Everything is Miscellaneous by David Weinberger (2007)
Posted by Donald Clark - November 2, 2007
Review by Donald Clark
Where do you put a book like this in a library or bookshop? Weinberger, also co-author of The Cluetrain Manifesto, asks precisely these questions showing that traditional ways of seeing knowledge, like the Dewey Decimal System or physical classifications in bookshops, are constrained by the real world of atoms. It’s different in the digital world.
Physicality of paper
There is no single natural way of ordering the world. The old Aristotelian view has dissolved under the onslaught of a massive online experiment where unimaginable amounts of knowledge have been stored and retrieved, digitally on a global scale. Library models simply cracked under the pressure. The digital world is NOT paper. It frees us from the physicality and linearity of paper.
New shape of knowledge
We’ve gotten good at organising PHYSICAL objects, but there’s always stuff which doesn’t fit that has to be called miscellaneous, like the drawer in your kitchen that doesn’t have forks, knives and spoons. There is no ONE right way of ordering the world. In the physical world you cannot have two things in the same place. The real world has severe limitations and someone has to decide what goes on the front page of the newspaper. Miscellany is breaking the old classifications down and allowing users to rearrange and find things on the fly.
To understand the internet we must understand the new ways in which knowledge is being stored and retrieved. This is a deep issue that underlies the whole of education and training. Personalisation is massively amplified online as it frees us from the tyranny of time and location. In the virtual world things can, be instantly rearranged to suit the individual.
Whether it’s alphabetical, chronological, categories, geography or hierarchy; classificatory techniques are always skews on reality. Classification needs to be multi-faceted. Most classifications from the Periodic Table to printed Encylopedias have to pick one classification over another. Dewey, Linneas and Adler all wanted ideal classifications of knowledge, but that proved too utopian. In the virtual world this problem vanishes. Knowledge has no fixed shape in the virtual world. There’s just endless opportunities to present knowledge in the way that suits our pluralistic purposes.
Dewey
His account of the Dewey Decimal System is a great case study. Almost all US libraries use the system but it’s hopelessly inadequate and out-of-date. Its categories are that of a 19th century small Christian college, not the wider world. His infatuation with decimals also put the system at a disadvantage as it imposes an artificial hierarchy. It’s a victim of its own time and place and is weirdly out of date. In fact, all such systems are doomed to failure as knowledge is massively diverse and shifts across time with cultural changes.
Amazon, with its customer reviews, customer lists and statistical analysis of customer buying patterns and collaborative filtering is a million miles away from Dewey, and its friendly disorder is what people buying books really want. Amazon ditches Dewey as it organises books for EACH individual buyer, puts books in front of you, not within a defined category but in reaction to your potential likes and dislikes.

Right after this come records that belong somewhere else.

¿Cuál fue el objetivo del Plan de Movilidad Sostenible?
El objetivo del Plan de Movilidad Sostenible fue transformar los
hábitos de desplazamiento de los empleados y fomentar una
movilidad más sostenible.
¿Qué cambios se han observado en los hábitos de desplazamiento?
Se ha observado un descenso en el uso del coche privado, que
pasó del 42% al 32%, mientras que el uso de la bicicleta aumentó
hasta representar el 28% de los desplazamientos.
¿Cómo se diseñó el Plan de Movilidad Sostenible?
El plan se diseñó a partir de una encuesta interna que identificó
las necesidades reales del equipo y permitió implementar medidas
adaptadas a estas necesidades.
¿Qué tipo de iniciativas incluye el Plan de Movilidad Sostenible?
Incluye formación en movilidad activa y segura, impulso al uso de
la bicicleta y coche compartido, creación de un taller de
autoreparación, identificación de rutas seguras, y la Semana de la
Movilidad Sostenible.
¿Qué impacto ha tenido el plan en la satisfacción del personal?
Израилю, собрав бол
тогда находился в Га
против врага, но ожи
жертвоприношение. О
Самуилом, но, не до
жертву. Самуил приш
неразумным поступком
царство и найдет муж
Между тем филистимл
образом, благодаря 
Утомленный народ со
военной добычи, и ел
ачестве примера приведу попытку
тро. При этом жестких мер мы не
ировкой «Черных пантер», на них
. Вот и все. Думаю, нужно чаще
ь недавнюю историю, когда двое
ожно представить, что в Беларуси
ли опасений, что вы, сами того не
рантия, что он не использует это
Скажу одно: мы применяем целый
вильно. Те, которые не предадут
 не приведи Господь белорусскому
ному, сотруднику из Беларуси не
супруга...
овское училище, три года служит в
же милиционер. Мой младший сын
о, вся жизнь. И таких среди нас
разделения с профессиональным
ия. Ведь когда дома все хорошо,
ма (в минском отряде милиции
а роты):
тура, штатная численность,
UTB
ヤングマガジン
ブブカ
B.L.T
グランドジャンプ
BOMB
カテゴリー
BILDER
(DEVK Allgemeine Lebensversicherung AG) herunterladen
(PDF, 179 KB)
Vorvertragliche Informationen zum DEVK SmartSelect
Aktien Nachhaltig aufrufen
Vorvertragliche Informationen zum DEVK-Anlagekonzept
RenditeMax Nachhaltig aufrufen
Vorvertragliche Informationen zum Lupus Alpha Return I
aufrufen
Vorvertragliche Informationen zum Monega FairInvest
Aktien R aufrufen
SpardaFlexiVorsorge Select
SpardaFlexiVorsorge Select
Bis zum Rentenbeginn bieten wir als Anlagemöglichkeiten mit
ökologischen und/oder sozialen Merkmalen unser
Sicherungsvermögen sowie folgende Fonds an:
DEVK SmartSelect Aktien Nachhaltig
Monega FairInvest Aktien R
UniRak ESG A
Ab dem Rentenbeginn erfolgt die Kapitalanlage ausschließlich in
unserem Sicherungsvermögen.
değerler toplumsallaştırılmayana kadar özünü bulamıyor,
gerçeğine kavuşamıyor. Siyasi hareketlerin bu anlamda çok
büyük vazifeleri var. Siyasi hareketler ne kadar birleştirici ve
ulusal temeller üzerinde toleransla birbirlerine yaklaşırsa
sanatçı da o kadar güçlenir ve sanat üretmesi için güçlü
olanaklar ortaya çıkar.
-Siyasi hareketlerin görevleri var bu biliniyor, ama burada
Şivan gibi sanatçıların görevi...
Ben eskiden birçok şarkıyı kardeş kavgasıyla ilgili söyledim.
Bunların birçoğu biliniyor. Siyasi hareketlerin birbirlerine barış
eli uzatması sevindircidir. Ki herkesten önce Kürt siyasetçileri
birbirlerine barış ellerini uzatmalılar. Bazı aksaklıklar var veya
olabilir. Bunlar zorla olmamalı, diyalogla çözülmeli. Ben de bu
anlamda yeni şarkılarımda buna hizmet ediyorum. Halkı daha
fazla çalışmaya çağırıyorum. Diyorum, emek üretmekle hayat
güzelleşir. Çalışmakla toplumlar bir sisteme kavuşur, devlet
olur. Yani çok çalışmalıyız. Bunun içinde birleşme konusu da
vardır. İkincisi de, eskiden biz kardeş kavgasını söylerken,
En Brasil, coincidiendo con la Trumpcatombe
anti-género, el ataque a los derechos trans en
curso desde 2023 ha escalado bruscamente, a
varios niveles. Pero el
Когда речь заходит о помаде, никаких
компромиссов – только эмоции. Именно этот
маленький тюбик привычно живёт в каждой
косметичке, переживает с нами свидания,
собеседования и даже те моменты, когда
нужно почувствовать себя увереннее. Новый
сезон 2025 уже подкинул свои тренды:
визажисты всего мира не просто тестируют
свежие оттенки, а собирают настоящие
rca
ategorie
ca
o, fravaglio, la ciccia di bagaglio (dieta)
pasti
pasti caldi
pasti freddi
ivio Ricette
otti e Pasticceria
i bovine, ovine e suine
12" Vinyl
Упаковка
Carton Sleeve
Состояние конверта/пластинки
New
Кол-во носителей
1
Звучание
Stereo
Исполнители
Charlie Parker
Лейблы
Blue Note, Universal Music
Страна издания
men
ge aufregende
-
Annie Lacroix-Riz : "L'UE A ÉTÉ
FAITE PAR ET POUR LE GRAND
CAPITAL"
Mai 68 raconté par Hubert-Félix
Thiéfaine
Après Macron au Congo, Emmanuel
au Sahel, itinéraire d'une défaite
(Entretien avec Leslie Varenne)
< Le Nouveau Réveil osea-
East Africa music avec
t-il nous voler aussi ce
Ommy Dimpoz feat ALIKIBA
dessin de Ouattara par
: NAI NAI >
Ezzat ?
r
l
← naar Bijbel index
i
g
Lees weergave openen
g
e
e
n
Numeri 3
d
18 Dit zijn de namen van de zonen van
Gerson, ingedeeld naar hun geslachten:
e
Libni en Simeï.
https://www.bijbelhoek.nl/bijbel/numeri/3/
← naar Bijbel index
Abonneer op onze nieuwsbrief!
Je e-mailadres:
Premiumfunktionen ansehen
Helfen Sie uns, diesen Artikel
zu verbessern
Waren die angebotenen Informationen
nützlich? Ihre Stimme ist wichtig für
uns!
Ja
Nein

Making music miscellaneous
It’s often thought that real shopping preserves ‘discovery’. Sure we are natural browsers but as iTunes and Amazon show, discovery is becoming more powerful online. In music the natural unit has been shown to be the track and personal playlists are seen to be more powerful than CDs. We browse but physical browsing of atoms is far less efficient than browsing bits. Yet even digital archiving is losing the battle as third order classifications win out over fixed metadata schemas.
First order – books
Second order – card catalogues
Third order – digital
Sure, the book goes on too long on some case studies, and many of his points are obvious and could have done with less elaboration. But I can forgive him for this, as this is an important topic that can bear a little elaboration and repetition.
What he doesn’t do is examine the nature of knowledge itself. I would have liked to have seen more on Quine, Wittgenstein and the 2000 years of philosophical reflection on the issue of ‘What is knowledge?’ It’s too shallow on the deeper issues surrounding the definition of knowledge. But maybe that’s for another book.